## TASK STATEMENT
For this exercise, reproduce the entries below exactly, but only from the line containing "thumb mcp: (379, 383)" through the line containing "pinky tip: (535, 284)", both included.

## RECORDS FOR PROCESSING
┄┄┄┄┄┄┄┄┄┄┄┄┄┄┄┄┄┄┄┄
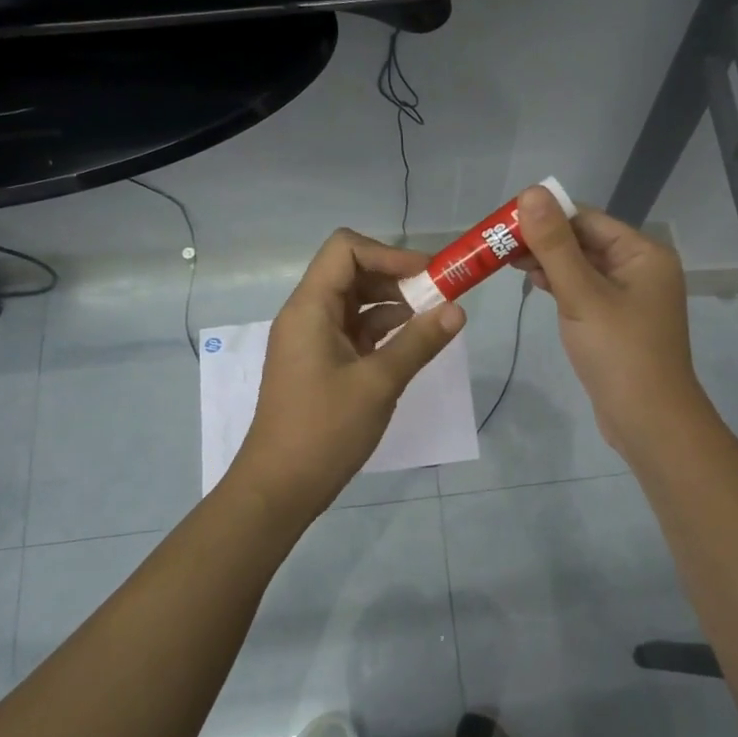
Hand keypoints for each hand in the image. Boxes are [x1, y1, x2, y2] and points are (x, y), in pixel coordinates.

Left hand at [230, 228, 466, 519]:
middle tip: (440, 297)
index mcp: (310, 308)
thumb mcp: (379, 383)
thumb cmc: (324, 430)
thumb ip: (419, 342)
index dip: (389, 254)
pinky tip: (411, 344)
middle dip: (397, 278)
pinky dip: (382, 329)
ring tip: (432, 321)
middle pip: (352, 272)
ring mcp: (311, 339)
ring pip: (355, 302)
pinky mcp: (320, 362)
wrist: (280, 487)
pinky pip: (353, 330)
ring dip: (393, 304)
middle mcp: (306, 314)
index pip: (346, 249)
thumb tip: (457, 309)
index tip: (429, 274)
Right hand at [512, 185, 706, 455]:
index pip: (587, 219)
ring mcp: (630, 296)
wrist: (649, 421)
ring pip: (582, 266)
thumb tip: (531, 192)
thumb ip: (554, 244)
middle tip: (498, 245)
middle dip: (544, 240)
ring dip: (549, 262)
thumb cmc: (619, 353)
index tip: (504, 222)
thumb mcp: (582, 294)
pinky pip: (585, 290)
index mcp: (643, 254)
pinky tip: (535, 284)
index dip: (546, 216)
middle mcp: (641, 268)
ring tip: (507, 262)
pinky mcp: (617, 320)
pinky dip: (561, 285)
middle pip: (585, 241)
┄┄┄┄┄┄┄┄┄┄┄┄┄┄┄┄┄┄┄┄
## ANSWER TO THIS TASK
thumb mcp: (379, 383)
thumb cmc: (324, 430)
thumb ip: (419, 342)
index dip: (389, 254)
pinky tip: (411, 344)
middle dip: (397, 278)
pinky dip: (382, 329)
ring tip: (432, 321)
middle pip: (352, 272)
ring mcp: (311, 339)
ring pip: (355, 302)
pinky mcp: (320, 362)
wrist: (280, 487)
pinky pip: (353, 330)
ring dip: (393, 304)
middle mcp: (306, 314)
index pip: (346, 249)
thumb tip: (457, 309)
index tip: (429, 274)
Right hand at [512, 185, 706, 455]:
index pip: (587, 219)
ring mcp: (630, 296)
wrist: (649, 421)
ring pip: (582, 266)
thumb tip: (531, 192)
thumb ip: (554, 244)
middle tip: (498, 245)
middle dip: (544, 240)
ring dip: (549, 262)
thumb cmc: (619, 353)
index tip: (504, 222)
thumb mcp: (582, 294)
pinky pip: (585, 290)
index mcp: (643, 254)
pinky tip: (535, 284)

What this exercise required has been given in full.